I have a Samsung phone and I swear it is either completely terrible (very possible) or it's constantly in beauty mode. It always looks like that horrendous over blurred filters are being applied. Can't people see that these filters look far worse than an image SOOC? Luckily I don't really use the front camera ever.

I have Fuji camera and it does the same :)

Chris Spicks's picture

Not sure which Samsung you have but there is a beauty mode in the front facing camera, that within 2 clicks you can turn on/off/or adjust strength.

Ben Perrin's picture

Yeah, I found that setting and it was already turned off. It still seems to look like a blur is being applied to the face.

Nic Hilton's picture

The worst part is that many people on Instagram will use this beauty mode, and then still try to put the photo in Facetune or something. Bring on all of the fake selfies. From a photographer and editors stand point though, I’ll bever be fooled. I know when the selfies have been touched with an app like that. I think it’s a terrible thing too

Ever considered that it's due to (too much) noise reduction? Because the blurring applies to the whole scene, not just faces. But I guess when a YouTuber says it's a beauty filter, that must be what it is.
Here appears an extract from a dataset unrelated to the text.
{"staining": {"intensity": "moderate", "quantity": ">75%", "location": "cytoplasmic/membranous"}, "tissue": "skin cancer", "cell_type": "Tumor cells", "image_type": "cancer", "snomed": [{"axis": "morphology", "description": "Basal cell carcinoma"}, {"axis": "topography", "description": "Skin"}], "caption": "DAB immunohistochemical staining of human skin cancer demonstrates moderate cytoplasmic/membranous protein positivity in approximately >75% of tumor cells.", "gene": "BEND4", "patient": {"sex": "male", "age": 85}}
That aside, I'm generally not that happy with the quality that the built-in camera records. It may look fine on the phone screen but on the computer the rather horrible compression becomes apparent. Now that they have HEIF, I'd rather they would keep the image at the same file size as a JPG but with better quality than keeping the same lossy quality at half the file size. But yeah, unfortunately no option to change that.

Motti Bembaron's picture

It's not noise reduction (or not just that). The skin seem uniform and that's a result of smoothing which reads neighboring pixels and tries to average their exposure.
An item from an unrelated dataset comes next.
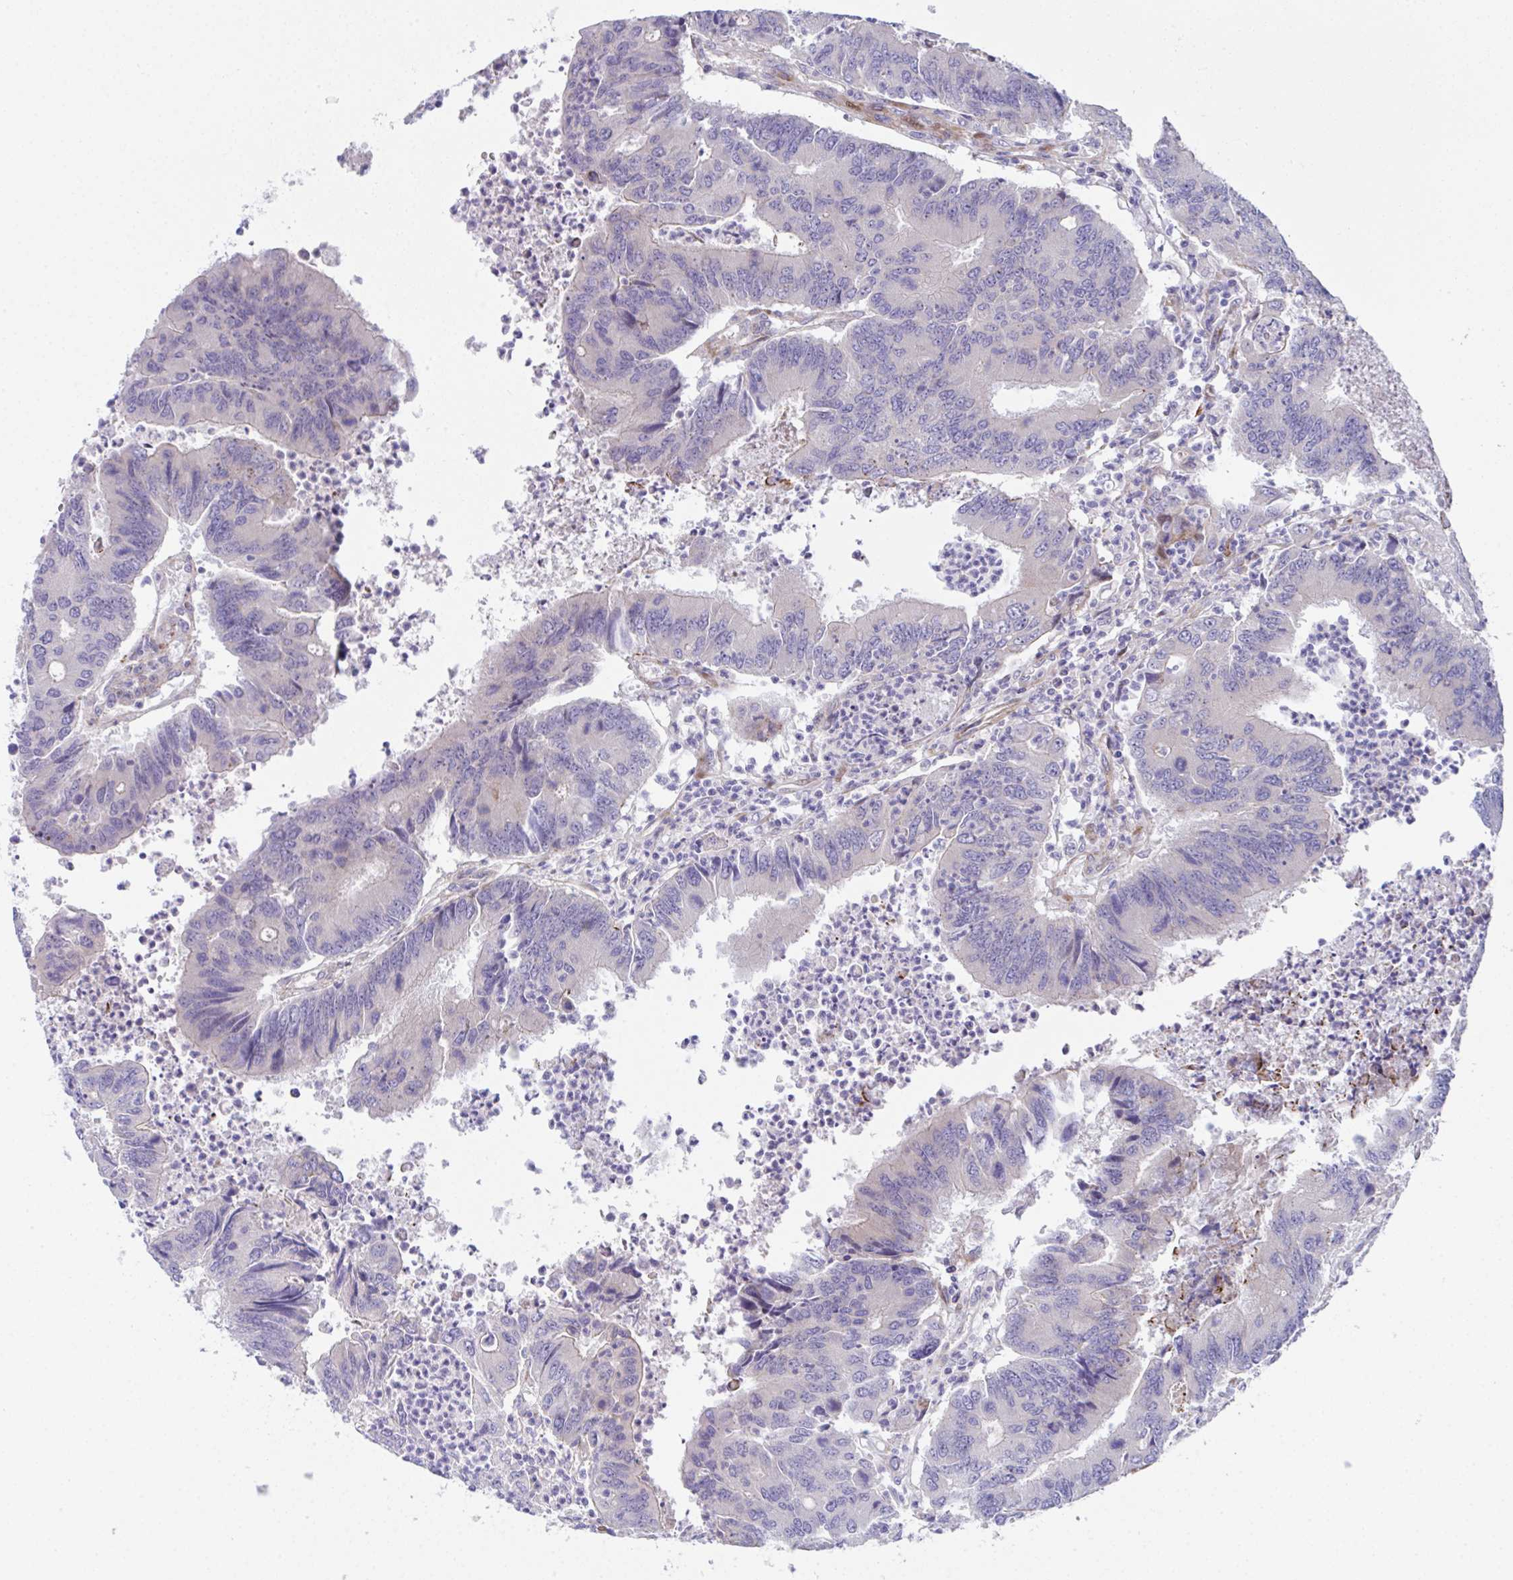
{"staining": {"intensity": "negative", "quantity": "none", "location": "none"}, "tissue": "colorectal cancer", "cell_type": "Tumor cells", "image_type": "cancer", "snomed": [{"axis": "morphology", "description": "Adenocarcinoma, NOS"}, {"axis": "topography", "description": "Colon"}], "caption": "The immunohistochemistry histopathology image has no significant expression in tumor cells of adenocarcinoma (colorectal) tissue.", "gene": "ZNF713", "patient": {"sex": "female", "age": 67}}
Here is a more detailed explanation of what's going on (and yes, there is a lot of noise reduction as well as less contrast):
https://blog.halide.cam/iphone-xs-why-its-a-whole-new-camera-ddf9780d714c

Motti Bembaron's picture

Thank you for the link. I started reading it but I honestly did not have the patient to read this whole article.Looks like a sponsored article anyway.

The end results are important and so far just about all agree that it makes portraits look pretty bad. It seems to recognize faces and put even an heavier effect on those.

Not to sound cynical but in my opinion, instead of investing in a better camera and lens like Huawei and Samsung did (and keep doing), Apple went for the more economical software approach. We already know Apple cut corners regarding their screen to save money.

I saw examples on Youtube and other places. It's bad. Period. And no, taking off HDR does not negate this over editing look. Nothing does.

I'm not sure that the cameras are bad per se, rather the computational processing of the image needs work. I hope they will improve that.

Chris Spicks's picture

Wouldn't blurring affect hair? Not just skin coloring and pores?